The essence of what we're getting at is the need to be intentional and strategic about what you say, when you say it, and how you say it, while remaining on the lookout for serendipitous opportunities to link communications and extend your message.

Call to action

Many for-profit marketing and sales techniques work well in the non-profit sector when asking for donations, volunteer time, event attendance, signing petitions, and so on. One simple but important communication technique to improve response rates is to have a clear, compelling call to action.

Making the link between the action and a concrete desirable outcome improves response rates. For example, an emergency relief organization might communicate that every dollar you contribute will buy a child in the earthquake zone one day's worth of food. Increasing the urgency of the call improves response rates: "If you act now, then [fill in the blank with a desirable outcome]" or "If you don't act now, then [fill in the blank with an undesirable outcome]."

Engaging respondents' emotions such as through graphic pictures, anecdotes, and personal stories usually greatly increases response rates. They are the star actors in the show. By contrast, compelling rational cases using statistics and telling factoids are like supporting cast. They are best used to fill out the performance and help the stars shine.

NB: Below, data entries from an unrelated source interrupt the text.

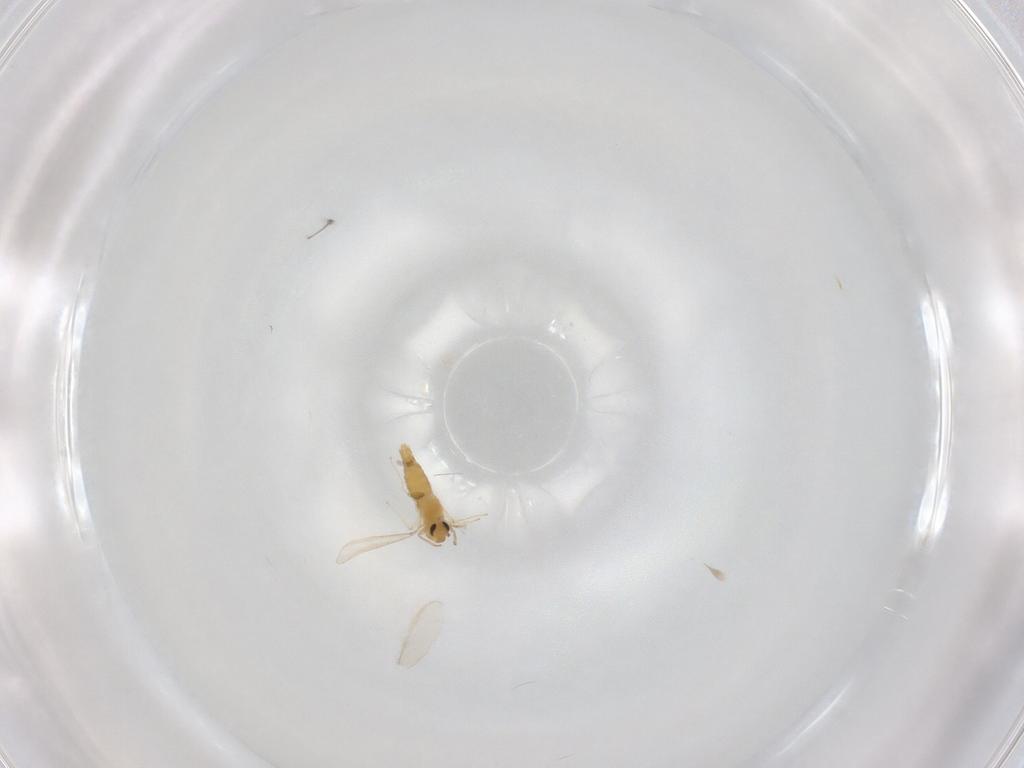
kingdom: Animalia
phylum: Arthropoda
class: Insecta
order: Diptera
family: Chironomidae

The surrounding communication text, graphics, music, and video—should all build the case for taking the action. Repeating the call to action several times in visually appealing and different ways helps, such as bold text links as well as buttons. By making it easier to complete the action, you improve response rates. "Click here" works better than expecting people to print a form, find their check book, get an envelope and stamp, and post the letter containing a donation.

Reinforcing your brand

Whether you are aware of it or not, everything your organization does while interacting with the world contributes to its reputation. Do people trust that your research is solid, come to you for innovative policy suggestions, or refer volunteers to you? Are they worried you'll waste their donations on administration? Can they count on you to get media attention for the issue? Are they uncomfortable with your approach because it is too confrontational or too cozy with the villains? Your brand is the sum of all these perceptions.

While knowing how you are perceived is one part of the story, the more important part is what is yet to happen. How does your organization want to be thought of? Could changing the organization's brand improve how well it achieves its goals? Would a sunnier, more playful visual identity help? A grittier, low-cost one? What about a more conservative, slicker one?

Communication activities are an important part of your brand. More people will typically receive bulk or broadcast communications than will interact directly with your organization through the programs and services you offer.

Everyone communicating with constituents on behalf of your organization should understand how their work fits into achieving the objectives of the organization. That way, they'll be able to strike the right tone in the messages, words, images, colors, and style they use. Communicating with constituents through CiviCRM, either one-on-one or in a broadcast manner, should always be done in a way that is intune with your organization's overall brand and visual identity.